Problems to solve:
1. In the Taschner v. Hill opinion, on what date did the plaintiff file her Complaint?
2. List every defendant named in the Taschner v. Hill opinion.
3. Write the next part of the Taschner v. Hill opinion, starting after its last sentence.

### Page extract

Taschner v. Hill

589 F. Supp. 127, 118 L.R.R.M. (BNA) 2044, 1984 U.S. Dist. LEXIS 18280
CourtDistrict Court, E.D. Pennsylvania
DecidedMarch 26, 1984
DocketCiv. A. 83-4632
StatusPublished
Cited by4 cases

This text of 589 F. Supp. 127 (Taschner v. Hill) is published on Counsel Stack Legal Research, covering District Court, E.D. Pennsylvania primary law. Counsel Stack provides free access to over 12 million legal documents including statutes, case law, regulations, and constitutions.

Bluebook
Taschner v. Hill, 589 F. Supp. 127, 118 L.R.R.M. (BNA) 2044, 1984 U.S. Dist. LEXIS 18280 (E.D. Pa. 1984).

Opinion

MEMORANDUM AND ORDER

JAMES McGIRR KELLY, District Judge.

On September 23, 1983, plaintiff Joan Taschner filed a three count Complaint seeking injunctive relief, compensatory and punitive damages. 1 The Complaint alleged that defendant Thrift-Rack, Inc. (“Thrift-Rack” or “Company”) violated the collective bargaining agreement by refusing to permit plaintiff to return to her prior warehouse position from her position as an outside driver-salesperson. (Count I). The Complaint also alleged that defendants James Hill (“Hill”) 2 and Teamsters Local Union # 384 (“Union” or “Local 384”) violated the duty of fair representation owed plaintiff in failing to process a grievance filed against her employer, Thrift-Rack. (Count II). In addition, plaintiff alleges that the actions of the defendants were in retaliation against plaintiff both for her support of a group known as Teamsters for Democratic Union (“TDU”), which had run union reform candidates against the incumbent administration, and for grievances previously brought by her. (Count III).

######
### Source data

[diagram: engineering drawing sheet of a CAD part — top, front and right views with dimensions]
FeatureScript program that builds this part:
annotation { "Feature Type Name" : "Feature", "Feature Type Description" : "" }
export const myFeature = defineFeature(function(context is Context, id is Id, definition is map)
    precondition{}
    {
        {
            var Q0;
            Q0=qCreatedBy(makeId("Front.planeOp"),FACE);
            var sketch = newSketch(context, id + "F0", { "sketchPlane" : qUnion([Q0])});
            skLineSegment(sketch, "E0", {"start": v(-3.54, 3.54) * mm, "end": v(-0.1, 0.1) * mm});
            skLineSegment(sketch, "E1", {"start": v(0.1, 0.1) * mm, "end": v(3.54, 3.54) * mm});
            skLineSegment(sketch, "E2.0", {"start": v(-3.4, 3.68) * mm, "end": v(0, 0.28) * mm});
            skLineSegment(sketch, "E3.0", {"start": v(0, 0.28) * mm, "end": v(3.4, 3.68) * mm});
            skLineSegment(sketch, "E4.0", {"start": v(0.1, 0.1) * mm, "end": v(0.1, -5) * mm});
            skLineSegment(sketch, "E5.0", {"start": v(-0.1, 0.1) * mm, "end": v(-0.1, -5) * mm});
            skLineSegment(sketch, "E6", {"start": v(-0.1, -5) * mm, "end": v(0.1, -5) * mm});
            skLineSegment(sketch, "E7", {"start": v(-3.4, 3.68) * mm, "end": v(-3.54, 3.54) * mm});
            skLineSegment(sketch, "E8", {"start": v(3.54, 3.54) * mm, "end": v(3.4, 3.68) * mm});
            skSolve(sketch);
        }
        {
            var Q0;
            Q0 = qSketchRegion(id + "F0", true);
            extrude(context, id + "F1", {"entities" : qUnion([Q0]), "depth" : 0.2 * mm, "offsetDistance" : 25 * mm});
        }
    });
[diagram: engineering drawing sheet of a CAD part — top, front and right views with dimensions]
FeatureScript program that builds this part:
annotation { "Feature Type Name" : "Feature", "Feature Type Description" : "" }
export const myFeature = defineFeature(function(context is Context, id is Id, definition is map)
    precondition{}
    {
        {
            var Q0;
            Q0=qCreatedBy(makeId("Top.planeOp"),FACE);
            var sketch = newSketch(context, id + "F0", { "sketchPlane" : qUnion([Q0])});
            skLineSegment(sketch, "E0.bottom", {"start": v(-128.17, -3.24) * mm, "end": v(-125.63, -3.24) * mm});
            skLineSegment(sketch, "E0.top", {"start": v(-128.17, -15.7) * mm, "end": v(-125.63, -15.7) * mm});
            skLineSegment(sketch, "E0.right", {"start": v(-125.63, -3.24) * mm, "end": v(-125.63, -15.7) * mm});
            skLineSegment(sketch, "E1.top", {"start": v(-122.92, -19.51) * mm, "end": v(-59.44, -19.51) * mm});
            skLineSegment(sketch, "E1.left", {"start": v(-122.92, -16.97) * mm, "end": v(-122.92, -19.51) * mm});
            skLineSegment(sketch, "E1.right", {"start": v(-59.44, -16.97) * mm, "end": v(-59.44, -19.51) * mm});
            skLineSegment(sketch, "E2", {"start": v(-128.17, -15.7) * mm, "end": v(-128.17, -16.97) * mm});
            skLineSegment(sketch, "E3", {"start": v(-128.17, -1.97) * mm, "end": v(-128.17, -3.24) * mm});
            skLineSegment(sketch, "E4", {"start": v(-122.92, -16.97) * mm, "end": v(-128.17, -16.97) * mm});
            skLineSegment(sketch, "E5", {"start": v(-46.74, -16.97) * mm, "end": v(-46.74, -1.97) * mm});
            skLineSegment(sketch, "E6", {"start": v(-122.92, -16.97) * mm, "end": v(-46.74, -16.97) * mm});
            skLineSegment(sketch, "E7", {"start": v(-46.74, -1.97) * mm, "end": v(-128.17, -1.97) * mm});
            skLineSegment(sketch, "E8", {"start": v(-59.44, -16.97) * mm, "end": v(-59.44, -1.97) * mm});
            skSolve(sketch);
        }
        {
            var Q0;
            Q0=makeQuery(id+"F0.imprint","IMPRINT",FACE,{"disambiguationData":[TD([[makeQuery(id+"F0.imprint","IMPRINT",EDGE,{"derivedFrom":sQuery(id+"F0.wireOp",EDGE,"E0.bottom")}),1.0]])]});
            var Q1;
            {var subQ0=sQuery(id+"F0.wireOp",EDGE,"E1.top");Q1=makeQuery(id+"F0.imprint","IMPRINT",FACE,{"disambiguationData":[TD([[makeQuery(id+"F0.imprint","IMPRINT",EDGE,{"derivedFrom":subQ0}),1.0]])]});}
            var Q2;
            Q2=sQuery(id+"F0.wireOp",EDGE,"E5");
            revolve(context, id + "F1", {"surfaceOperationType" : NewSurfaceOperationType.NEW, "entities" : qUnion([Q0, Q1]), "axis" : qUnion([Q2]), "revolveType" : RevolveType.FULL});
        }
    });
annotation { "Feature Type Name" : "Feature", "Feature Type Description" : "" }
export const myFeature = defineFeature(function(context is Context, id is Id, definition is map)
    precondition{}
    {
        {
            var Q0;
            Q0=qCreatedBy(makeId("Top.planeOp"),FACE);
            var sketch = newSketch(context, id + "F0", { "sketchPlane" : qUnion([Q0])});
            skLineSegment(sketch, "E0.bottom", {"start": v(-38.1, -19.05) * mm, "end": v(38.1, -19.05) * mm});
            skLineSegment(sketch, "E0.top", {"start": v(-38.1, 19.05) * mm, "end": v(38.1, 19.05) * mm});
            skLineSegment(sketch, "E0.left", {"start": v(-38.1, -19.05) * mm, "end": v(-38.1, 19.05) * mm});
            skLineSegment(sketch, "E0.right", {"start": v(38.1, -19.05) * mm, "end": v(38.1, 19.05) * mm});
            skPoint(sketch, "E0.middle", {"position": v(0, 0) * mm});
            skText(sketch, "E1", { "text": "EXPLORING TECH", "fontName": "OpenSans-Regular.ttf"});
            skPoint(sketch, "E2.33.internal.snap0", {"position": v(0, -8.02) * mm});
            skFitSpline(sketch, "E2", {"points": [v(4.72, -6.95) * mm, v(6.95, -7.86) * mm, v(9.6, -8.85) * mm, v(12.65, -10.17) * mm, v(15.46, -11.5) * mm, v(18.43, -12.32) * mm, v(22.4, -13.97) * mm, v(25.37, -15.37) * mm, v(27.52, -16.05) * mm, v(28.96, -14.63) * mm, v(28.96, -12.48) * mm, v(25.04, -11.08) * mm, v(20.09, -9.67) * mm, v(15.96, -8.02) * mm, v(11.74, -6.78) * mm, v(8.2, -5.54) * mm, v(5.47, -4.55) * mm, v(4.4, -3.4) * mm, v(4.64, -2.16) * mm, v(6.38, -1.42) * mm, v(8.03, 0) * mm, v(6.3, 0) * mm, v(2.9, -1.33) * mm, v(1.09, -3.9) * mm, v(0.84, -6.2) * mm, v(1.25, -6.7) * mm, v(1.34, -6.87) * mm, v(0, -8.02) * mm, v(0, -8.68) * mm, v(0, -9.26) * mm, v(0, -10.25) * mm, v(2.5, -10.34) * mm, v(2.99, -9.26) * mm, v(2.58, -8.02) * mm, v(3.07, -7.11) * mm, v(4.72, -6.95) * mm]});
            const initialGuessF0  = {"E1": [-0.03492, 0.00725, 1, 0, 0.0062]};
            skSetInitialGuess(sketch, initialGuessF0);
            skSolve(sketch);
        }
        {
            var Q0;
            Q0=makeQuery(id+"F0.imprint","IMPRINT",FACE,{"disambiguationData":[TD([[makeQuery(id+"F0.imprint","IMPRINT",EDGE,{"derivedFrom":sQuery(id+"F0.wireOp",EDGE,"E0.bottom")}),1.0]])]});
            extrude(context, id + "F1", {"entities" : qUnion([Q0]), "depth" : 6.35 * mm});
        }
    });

######

List of answers:
1. September 23, 1983

2. Thrift-Rack, Inc.; James Hill; Teamsters Local Union # 384

3.
Presently before the Court are Defend- • ants’ Motions to Dismiss or For Summary Judgment. In support of their motions defendants contend that:

1. The six month statute of limitations applicable to 29 U.S.C. § 185 bars any ac *129 tion based upon the Labor-Management Relations Act, 29 U.S.C. § 151, et seq.

2. Punitive damages may not be recovered in an action brought pursuant to the Labor-Management Relations Act, 29 U.S.C. § 151 et seq.

3. The National Labor Relations Board has exclusive jurisdiction to determine the alleged unfair labor practices as set forth in plaintiffs Complaint. 3

4. Plaintiff has failed to state a claim upon which relief can be granted pursuant to the Labor Management Reporting and Disclosure Act, 29 U.S.C. § 411.

5. Plaintiff has failed to exhaust her internal union remedies.

For the reasons which follow, Defendants’ Motions to Dismiss Counts I and II are granted. Defendant Thrift-Rack’s Motion to Dismiss Count III is granted and Defendant Union’s Motion to Dismiss Count III is denied.

FACTS

The plaintiff, Joan Taschner, worked for Thrift-Rack in its warehouse for nine years, from 1973 until September, 1982. Teamsters Local Union 384 is and was at all times relevant to this action, the exclusive bargaining representative for certain employees, including plaintiff, of Thrift-Rack, Inc. From April, 1979 until September, 1982, she was employed as a checker-receiver in the warehouse.

In September, 1982, plaintiff successfully cross-bid for an outside job of driver-salesperson. While working outside as a driver, she developed a severe neurodermatitis condition and allergic reaction, requiring doctor’s supervision and medication. As a result, she was unable to perform her job as an outside driver, but was physically able to perform her prior inside warehouse position.

Plaintiff twice requested Thrift-Rack to transfer her to her prior warehouse position which was still open, or to any other warehouse position. The Company, however, rejected her requests on grounds which plaintiff alleges were not provided for in the Collective Bargaining Agreement and which were in violation of past practice. In support of this contention, plaintiff avers that Company personnel assured her that she could transfer back to the warehouse from an outside driver’s position under existing Company policy and that other employes had been permitted to transfer back to former warehouse positions with Company consent.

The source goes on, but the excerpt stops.